### Task prompt
Pull the text from every item below, copying each line unchanged and in order, and leave the pictures out of your answer.

### Provided data
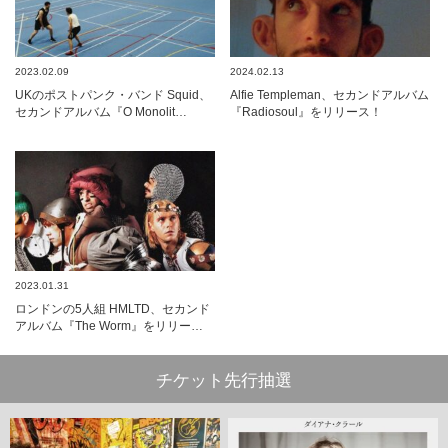
2023.02.09
2024.02.13
UKのポストパンク・バンド Squid、
Alfie Templeman、セカンドアルバム
セカンドアルバム『O Monolit…
『Radiosoul』をリリース！
2023.01.31
ロンドンの5人組 HMLTD、セカンド
アルバム『The Worm』をリリー…
チケット先行抽選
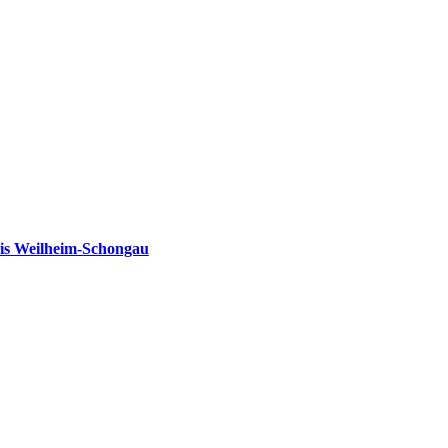
is Weilheim-Schongau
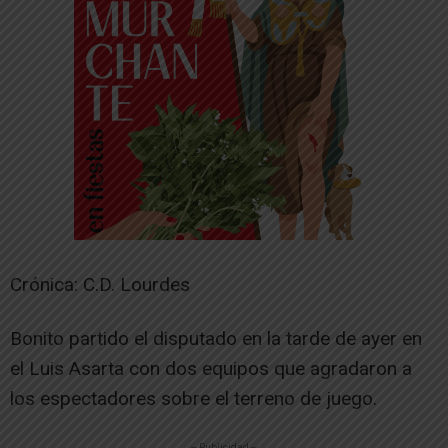
Crónica: C.D. Lourdes
Bonito partido el disputado en la tarde de ayer en
el Luis Asarta con dos equipos que agradaron a
los espectadores sobre el terreno de juego.
-- Publicidad --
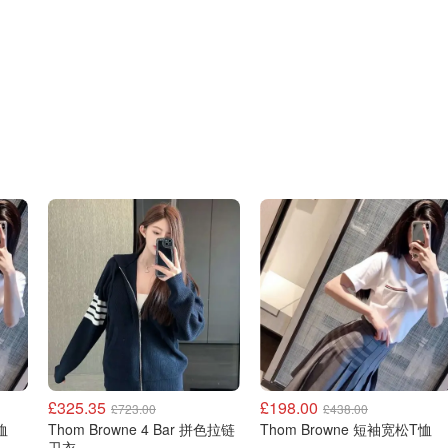
£325.35
£198.00
£723.00
£438.00
恤
Thom Browne 4 Bar 拼色拉链
Thom Browne 短袖宽松T恤
卫衣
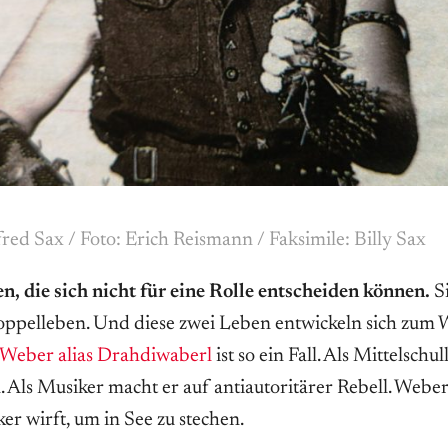
red Sax / Foto: Erich Reismann / Faksimile: Billy Sax
, die sich nicht für eine Rolle entscheiden können.
Si
oppelleben. Und diese zwei Leben entwickeln sich zum 
 Weber alias Drahdiwaberl
ist so ein Fall. Als Mittelschul
 Als Musiker macht er auf antiautoritärer Rebell. Weber 
er wirft, um in See zu stechen.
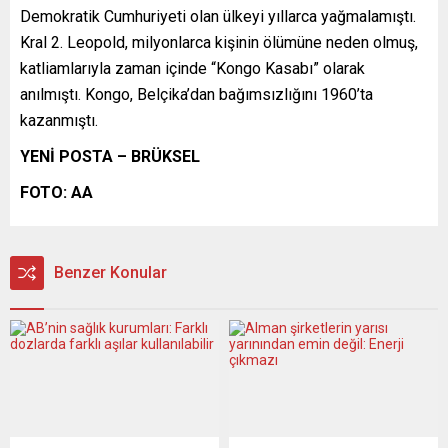
Demokratik Cumhuriyeti olan ülkeyi yıllarca yağmalamıştı.
Kral 2. Leopold, milyonlarca kişinin ölümüne neden olmuş,
katliamlarıyla zaman içinde “Kongo Kasabı” olarak
anılmıştı. Kongo, Belçika’dan bağımsızlığını 1960’ta
kazanmıştı.
YENİ POSTA – BRÜKSEL
FOTO: AA
Benzer Konular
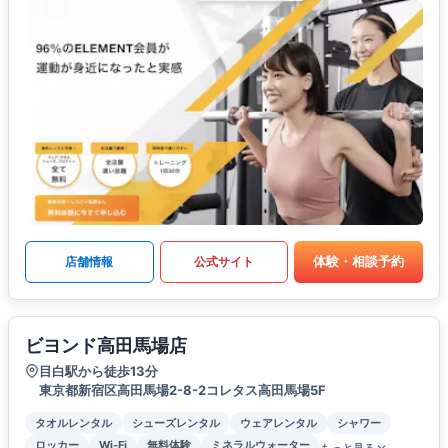
体験・相談予約
店舗情報
公式サイト
ビヨンド高田馬場店
目白駅から徒歩13分
東京都新宿区高田馬場2-8-2コレタス高田馬場5F
タオルレンタル
シューズレンタル
ウェアレンタル
シャワー
ロッカー
Wi-Fi
無料体験
ミネラルウォーター
もっと見る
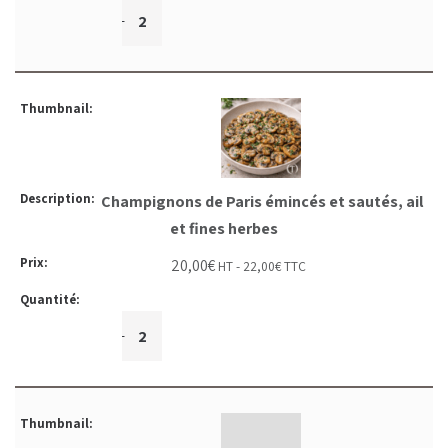
+
-
Champignons de Paris émincés et sautés, ail
et fines herbes
20,00
€
HT -
22,00
€
TTC
+
-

### Answer
2023.02.09
2024.02.13
UKのポストパンク・バンド Squid、
Alfie Templeman、セカンドアルバム
セカンドアルバム『O Monolit…
『Radiosoul』をリリース！
2023.01.31
ロンドンの5人組 HMLTD、セカンド
アルバム『The Worm』をリリー…
チケット先行抽選
is Weilheim-Schongau
Crónica: C.D. Lourdes
Bonito partido el disputado en la tarde de ayer en
el Luis Asarta con dos equipos que agradaron a
los espectadores sobre el terreno de juego.
-- Publicidad --
£325.35
£198.00
£723.00
£438.00
恤
Thom Browne 4 Bar 拼色拉链
Thom Browne 短袖宽松T恤
卫衣
red Sax / Foto: Erich Reismann / Faksimile: Billy Sax
, die sich nicht für eine Rolle entscheiden können.
Si
oppelleben. Und diese zwei Leben entwickeln sich zum 
 Weber alias Drahdiwaberl
ist so ein Fall. Als Mittelschul
 Als Musiker macht er auf antiautoritärer Rebell. Weber 
er wirft, um in See zu stechen.
Demokratik Cumhuriyeti olan ülkeyi yıllarca yağmalamıştı.
Kral 2. Leopold, milyonlarca kişinin ölümüne neden olmuş,
katliamlarıyla zaman içinde “Kongo Kasabı” olarak
anılmıştı. Kongo, Belçika’dan bağımsızlığını 1960’ta
kazanmıştı.
YENİ POSTA – BRÜKSEL
FOTO: AA
Benzer Konular
体験・相談予約
店舗情報
公式サイト
ビヨンド高田馬場店
目白駅から徒歩13分
東京都新宿区高田馬場2-8-2コレタス高田馬場5F
タオルレンタル
シューズレンタル
ウェアレンタル
シャワー
ロッカー
Wi-Fi
無料体験
ミネラルウォーター
もっと見る
+
-
Champignons de Paris émincés et sautés, ail
et fines herbes
20,00
€
HT -
22,00
€
TTC
+
-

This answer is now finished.